MSRP stands for manufacturer’s suggested retail price, meaning the price a company recommends retailers charge for a product.

Why MSRP often fails

Tight margins by design. MSRP assumes each chain accepts minimal profit. Any shock (shortages, copper price volatility, substrate constraints, or new tariffs) breaks that equation overnight
Scalping. Bots snap up Founders Edition and rare AIB models at launch, shifting scarcity from wholesale to retail
Currency volatility and taxes. For example, at launch, the RTX 4090 retailed for €1,949 in the EU versus a $1,599 U.S. MSRP. The gap reflects VAT plus a distributor buffer against euro-dollar swings

Conclusion: Single GPU—Dozens of Companies

The GeForce RTX 4070 graphics card inside my PC is the result of a global assembly puzzle. CUDA cores are designed by architects in Santa Clara. TSMC’s lithography lines in Taiwan etched them onto silicon wafers. OSAT facilities in Zhuhai attached HBM stacks and completed the packaging. Engineers at ASUS in Shenzhen built robust triple-fan coolers. The finished product was packed into containers, sailed through the Suez Canal, reached a European distributor, and was finally delivered to a local retailer who added a warranty. Only then did the box with the GPU land on my desk.

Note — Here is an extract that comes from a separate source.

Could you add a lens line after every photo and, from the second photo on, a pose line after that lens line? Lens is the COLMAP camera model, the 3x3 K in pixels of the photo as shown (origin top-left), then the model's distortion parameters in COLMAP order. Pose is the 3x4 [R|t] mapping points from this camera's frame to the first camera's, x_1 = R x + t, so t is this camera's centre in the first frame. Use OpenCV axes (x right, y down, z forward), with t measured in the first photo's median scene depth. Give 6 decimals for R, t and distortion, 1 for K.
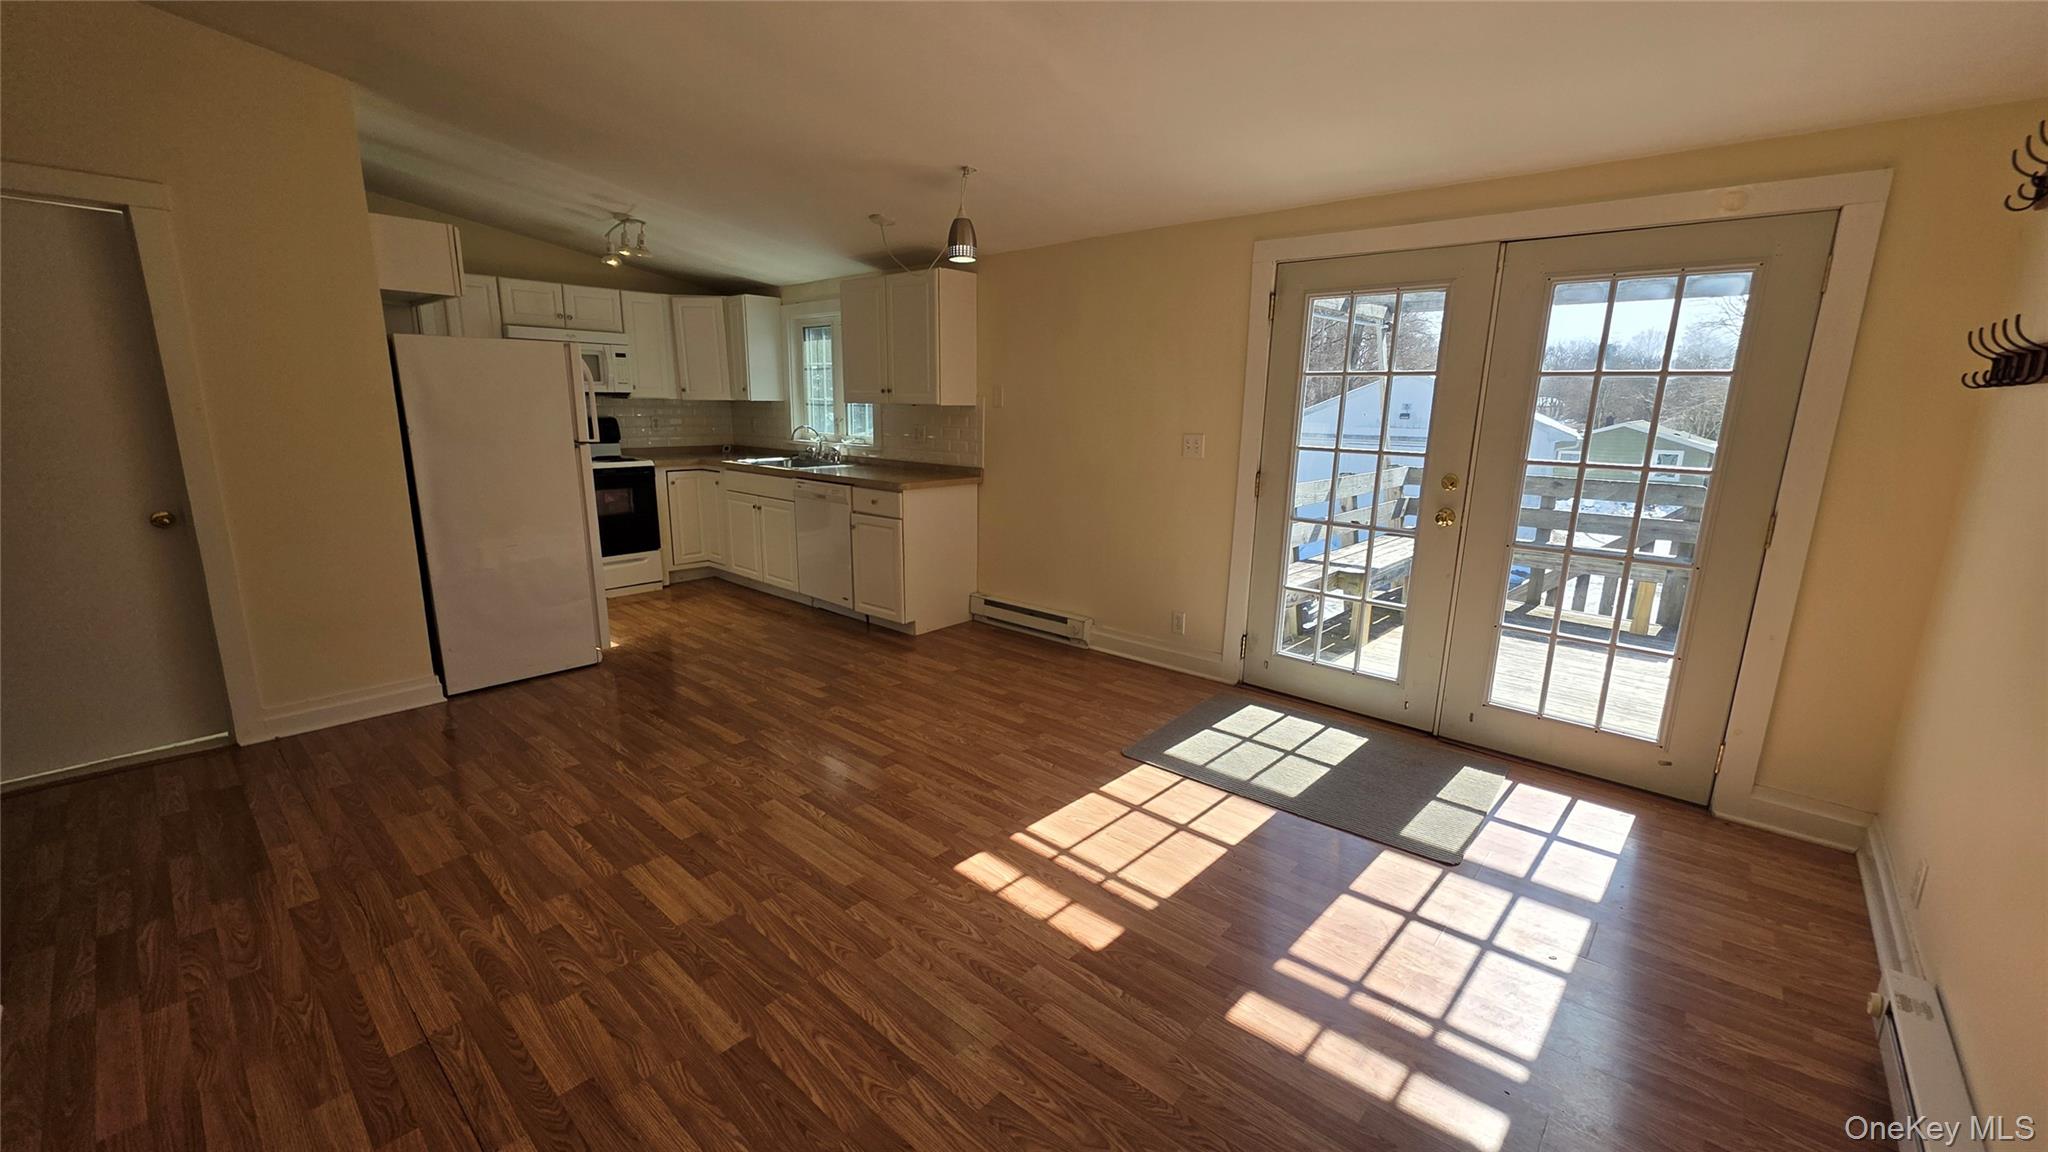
lens RADIAL K [[808.5, 0, 1025.4], [0, 808.5, 580.2], [0, 0, 1]] dist [0.002940, 0.000131]
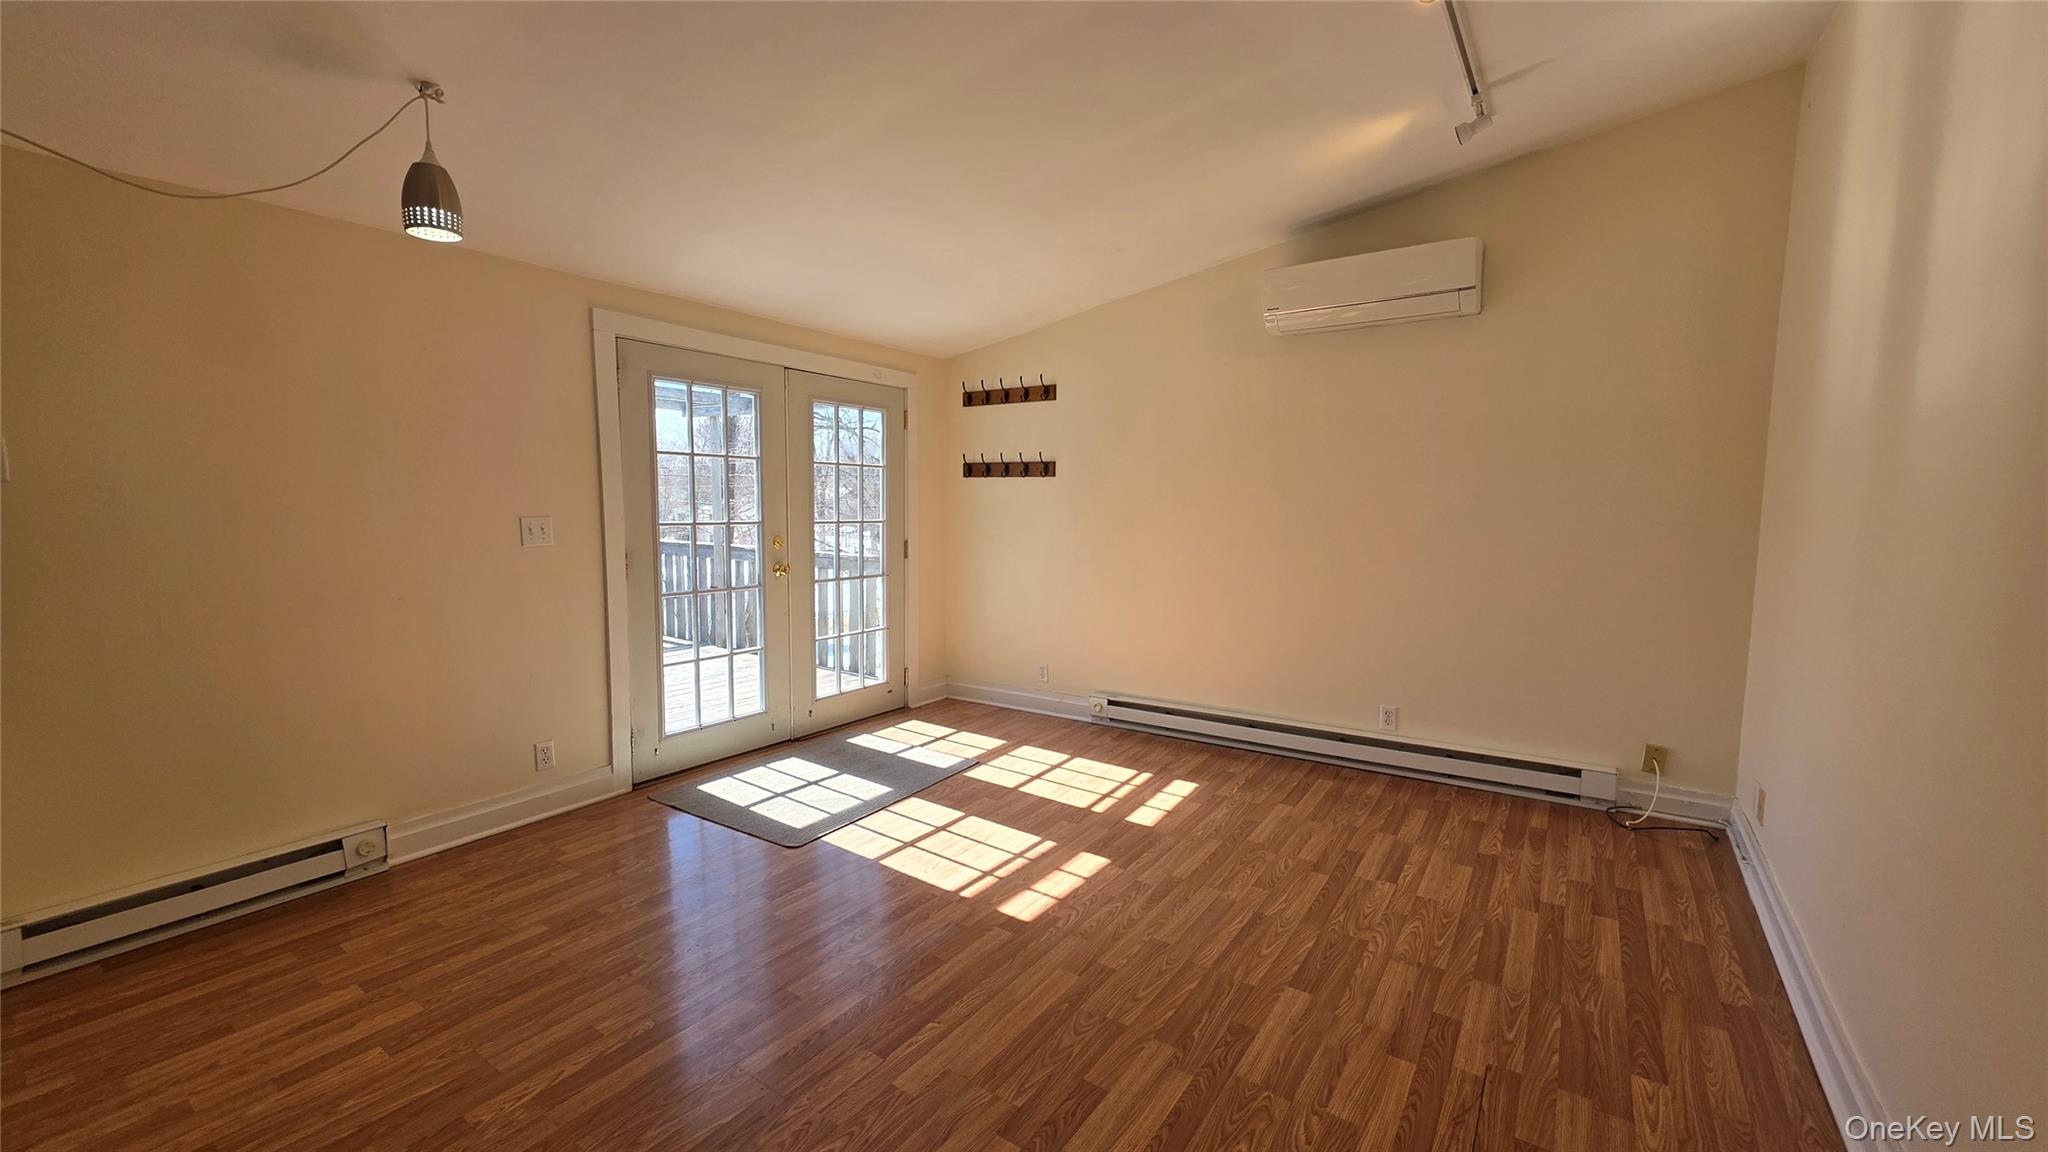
lens RADIAL K [[808.5, 0, 1020.1], [0, 808.5, 570.5], [0, 0, 1]] dist [0.002940, 0.000131]
pose [[-0.124218, -0.104576, 0.986729, -1.082181], [0.206834, 0.969858, 0.128826, -0.219575], [-0.970459, 0.220091, -0.098844, 1.034433]]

This extended chain enables flexibility (hundreds of SKUs, diverse cooling designs, and wide pricing tiers), but also introduces fragility. A wafer shortage, freight spike, or export restriction can instantly lead to empty shelves and inflated prices.

Understanding this process can help you make better-informed decisions: whether to wait for a chance to get the Founders Edition GPU from Nvidia itself, opt for a quiet OC model from an AIB partner, consider an MBA Radeon card, or take a chance on a rising Intel Arc. Behind every logo is a vast network of global contributors, and this invisible to the average consumer ecosystem ultimately decides how much you’ll pay and how soon you’ll get your hands on the latest hardware.